- **BRIEF 1**
In the passage on the FoRe and Bi-FoRe knock-in strategy in zebrafish, why did the authors move the bacterial backbone to sit between the Forward and Reverse components of the cassette? Answer in one to three sentences.
- **BRIEF 2**
Resume the passage on the FoRe and Bi-FoRe knock-in strategy in zebrafish, starting after its last sentence.
#### PROVIDED PASSAGE ####
The feasibility of our FoRe strategy was demonstrated at the sox10 and isl1 loci in zebrafish. We first generated double fluorescent reporter-labeled and floxed positive KI alleles of sox10 and isl1 genes through forward insertions of the FoRe donors. We then successfully achieved CKO effect as well as fluorescent tag switching through Cre-induced inversion of the FoRe cassette from its positive state to its negative state. We also performed real-time mosaic analysis and cell fate tracing on different genotypes side-by-side within a single embryo derived from conditional manipulation of the sox10 FoRe KI alleles. By this experiment, we observed a clear difference in the migratory capacity between cells normal and defective in sox10 function (Fig. 1D; Movie S1), which demonstrated the power of our method for tissue/organ specific mosaic analysis of different genotypes. However, we failed to isolate the expected negative conditional alleles which should derive from the reverse insertion. Concerned that the long bacterial backbone might interfere with identification of reverse insertion events, we improved the design by locating the backbone sequence within the FoRe cassette between the Forward component and the Reverse component, so both components are equally close to the integration site within the target gene after insertion. We named this improved donor Bi-FoRe, and successfully generated both positive and negative Bi-FoRe KI alleles at the sox10 locus through bidirectional integration of this new donor within a single KI experiment. Based on these allele pairs, we successfully achieved conditional knockout and conditional rescue in parallel, both coupled with switch of fluorescent reporter genes, from positive and negative conditional alleles at the sox10 locus, respectively.
Similar to other organisms, KI in zebrafish could be achieved by either homology-dependent or -independent approaches (Zu et al., 2013; Auer et al., 2014; Shin et al., 2014; Li et al., 2015; Hoshijima et al., 2016; Sugimoto et al., 2017; Burg et al., 2018; Luo et al., 2018; Li et al., 2019; Li et al., 2020). Inclusion of homology arms in the donor allows for precise integration of the donor through HR, while dramatically compromising the KI efficiency. In contrast, donors without homology arms could incorporate into the target site through NHEJ-induced insertion, which is more efficient than HR-mediated KI, though may be less precise due to introduction of indels at the 5′- and 3′- junctions. Since small indels in introns are usually tolerated, targeting introns for donor KI through the NHEJ pathway could make best use of its high efficiency and at the same time bypass the risk of disrupting gene function by imprecision integration. More importantly, NHEJ-mediated KI allows us to simutaneously generate useful insertions occurring in both directions, each displaying different but complementary KI effects, while homology-directed integration is generally unidirectional and thus inappropriate for our Bi-FoRe strategy. Interestingly, germline transmission rate in this study was high at both sox10 and isl1 loci. We believe there are at least two further reasons accounting for the high KI efficiency, in addition to the benefits of NHEJ-mediated targeted insertion. One is that we have chosen Cas9/gRNA target sites showing high indel efficiency. The other is that we pre-selected fluorescence-positive founder (F0) embryos after injection of the targeting system and before rearing for germline transmission screening. The importance of pre-selection for the enrichment of F0 embryos bearing correct insertions has been demonstrated in our previous publication (Li et al., 2019)
#### RAW DATA ####
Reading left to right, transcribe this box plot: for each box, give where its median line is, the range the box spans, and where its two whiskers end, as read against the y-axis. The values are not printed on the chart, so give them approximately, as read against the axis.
####
- **WRITTEN RESPONSE 1**
They were concerned that the long bacterial backbone might interfere with identifying reverse insertion events, since the expected negative conditional alleles from reverse insertion could not be isolated. Placing the backbone between the Forward and Reverse components leaves both components equally close to the integration site in the target gene after insertion.

- **WRITTEN RESPONSE 2**
One of the major improvements of our Bi-FoRe strategy is the successful utilization of insertions occurring in both directions, due to the special design of our donor vector. Bidirectional KI enables concurrent generation of positive and negative alleles, allowing for in vivo monitoring of gene expression and conditional manipulation of gene function. To our knowledge, this is the first method available for simple and efficient one-step generation of multi-purpose bidirectional genome modifications, including pairwise fluorescent allele labeling and pairwise conditional allele manipulation. At least two important aspects or applications could be derived from the success of reverse integration, in conjunction with the forward insertion. On one hand, concurrent generation and separate labeling of positive and negative allele pairs with different fluorescent reporter genes could allow for simple and early discrimination of live embryos bearing different genotypes before or without the requirements for the appearance of any visible phenotype, which is crucial for timely and accurate dissection of gene function and mechanisms. This is especially important for timely isolation of large numbers of embryos, which is usually required for genome-wide gene expression and function analyses, such as transcriptome analysis through RNA sequencing, either in bulk or at the single-cell level. For example, the fluorescent signal of our sox10 Bi-FoRe KI embryos could be detected at 21 hpf, seven hours before appearance of visible phenotype (Fig. S6), while the initial phenotype of sox10 mutants is undetectable until 28 hpf. Thus, fluorescent allele labeling provides a powerful tool to capture the correct developmental stage initiating target gene expression and the genotype of the embryos as early as possible, facilitating precise characterization and elucidation of the primary and fundamental molecular events regulated by the target gene.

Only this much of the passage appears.